LETTRE OUVERTE AU PREMIER VICE PRESIDENT BURUNDAIS THERENCE SINUNGURUZA

Par Gratien Rukindikiza

Excellence Monsieur le 1 er Vice- Président de la République,

Vous avez accédé au poste très convoité par certains de vos collègues de votre parti UPRONA depuis la fin de la mascarade des élections truquées au Burundi. Le Président Nkurunziza a fait un choix parmi la liste des 3 propositions de l'Uprona. Il vous a choisi parce qu'il avait confiance en vous. Une confiance se mérite. Elle dépend aussi de la personnalité de celui qui fait confiance. Celui qui se trompe en disant qu'il croit plus que les autres en Dieu aura tendance à avoir confiance en celui qui a les mêmes problèmes de croyance. Le Président Nkurunziza qui vous a fait confiance se dit délivré du mal (gukizwa), vous aussi, vous dites que vous avez été délivré du mal. Or, le mal ronge les Burundais. Ce mal vient du pouvoir incarné par celui qui vous a nommé et aussi de votre silence devant la désolation du peuple.

Monsieur le vice-Président, le pouvoir a institué le plan Safisha. En tant que vice- Président chargé des questions politiques, sécuritaires, judiciaires et autres, vous avez été informé de ce plan probablement. Il s'agit de tuer les militants du FNL de Rwasa et aussi du MSD. Des cadavres se retrouvent tous les matins. Des pleurs, des malheurs s'abattent sur les Burundais. C'est le silence absolu de votre part. Est-ce une contemplation joyeuse de votre part? Un bonheur au moment où le peuple meurt?

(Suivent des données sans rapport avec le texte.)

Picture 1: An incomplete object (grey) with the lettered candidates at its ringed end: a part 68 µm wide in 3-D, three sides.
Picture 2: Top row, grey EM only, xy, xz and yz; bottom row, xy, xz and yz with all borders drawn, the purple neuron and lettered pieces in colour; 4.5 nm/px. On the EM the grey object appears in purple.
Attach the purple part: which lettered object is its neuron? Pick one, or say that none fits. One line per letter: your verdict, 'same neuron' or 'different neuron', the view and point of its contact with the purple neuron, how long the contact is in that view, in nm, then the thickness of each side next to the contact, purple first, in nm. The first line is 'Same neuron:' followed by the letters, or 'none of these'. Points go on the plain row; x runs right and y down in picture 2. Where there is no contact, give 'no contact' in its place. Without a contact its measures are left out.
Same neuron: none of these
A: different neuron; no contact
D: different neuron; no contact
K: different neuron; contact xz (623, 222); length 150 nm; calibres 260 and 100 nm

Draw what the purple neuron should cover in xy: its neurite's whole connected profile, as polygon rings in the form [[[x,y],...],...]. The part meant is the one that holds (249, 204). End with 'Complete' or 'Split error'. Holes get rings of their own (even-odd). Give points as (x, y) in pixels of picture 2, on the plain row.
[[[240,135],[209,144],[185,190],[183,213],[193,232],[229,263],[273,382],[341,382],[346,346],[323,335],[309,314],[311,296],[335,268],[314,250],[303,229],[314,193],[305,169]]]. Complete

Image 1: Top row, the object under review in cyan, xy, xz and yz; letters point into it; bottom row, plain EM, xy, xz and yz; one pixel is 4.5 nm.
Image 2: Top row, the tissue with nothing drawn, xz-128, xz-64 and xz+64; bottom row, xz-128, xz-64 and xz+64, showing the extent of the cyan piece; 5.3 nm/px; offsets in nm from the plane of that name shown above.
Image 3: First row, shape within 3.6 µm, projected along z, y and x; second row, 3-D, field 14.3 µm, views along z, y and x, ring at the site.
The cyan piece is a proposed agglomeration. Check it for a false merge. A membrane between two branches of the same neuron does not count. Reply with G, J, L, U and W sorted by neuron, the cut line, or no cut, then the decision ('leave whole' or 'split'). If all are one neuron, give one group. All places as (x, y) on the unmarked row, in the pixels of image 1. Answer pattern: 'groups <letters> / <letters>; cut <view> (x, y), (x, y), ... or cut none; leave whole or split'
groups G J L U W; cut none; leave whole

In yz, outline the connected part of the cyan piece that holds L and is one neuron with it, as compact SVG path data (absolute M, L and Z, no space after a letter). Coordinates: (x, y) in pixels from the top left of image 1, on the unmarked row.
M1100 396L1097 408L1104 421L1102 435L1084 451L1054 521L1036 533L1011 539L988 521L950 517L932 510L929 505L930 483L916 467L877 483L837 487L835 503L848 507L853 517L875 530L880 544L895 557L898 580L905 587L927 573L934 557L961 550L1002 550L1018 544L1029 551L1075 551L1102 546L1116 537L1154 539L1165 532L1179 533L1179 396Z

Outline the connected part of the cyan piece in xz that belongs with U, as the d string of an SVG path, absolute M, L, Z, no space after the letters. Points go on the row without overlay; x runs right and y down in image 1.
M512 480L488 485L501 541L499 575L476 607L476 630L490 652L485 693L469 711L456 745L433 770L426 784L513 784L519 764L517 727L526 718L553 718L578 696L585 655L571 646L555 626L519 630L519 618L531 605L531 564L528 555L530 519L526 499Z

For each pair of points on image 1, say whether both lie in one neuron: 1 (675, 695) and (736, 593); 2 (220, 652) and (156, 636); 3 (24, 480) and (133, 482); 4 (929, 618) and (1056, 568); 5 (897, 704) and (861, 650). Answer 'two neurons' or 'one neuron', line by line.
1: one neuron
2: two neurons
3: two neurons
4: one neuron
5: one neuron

Un carnage vient de frapper à Gatumba. Les policiers du ministère dépendant de votre vice-Présidence ont massacré 39 personnes. Votre pouvoir a joué une comédie devant les pleurs des familles. Votre pouvoir a promis justice mais dès que vous avez compris que la vérité a éclaté, la justice est devenue l'abonnée absente.

Demain, la CPI (Cour Pénale Internationale) pourra mettre en accusation certains ténors de ce pouvoir en raison de ces violences contre le peuple. Il se passe au Burundi des crimes contre l'humanité. C'est le Président qui l'a dit. Je dirai même un génocide. Monsieur le Vice-Président, ne croyez pas que vous serez  épargné par cette justice. La justice burundaise aura aussi la mission de vous juger tôt ou tard. Soit vous êtes  parmi les commanditaires de ces crimes contre l'humanité; soit vous êtes complice par votre silence et complaisance.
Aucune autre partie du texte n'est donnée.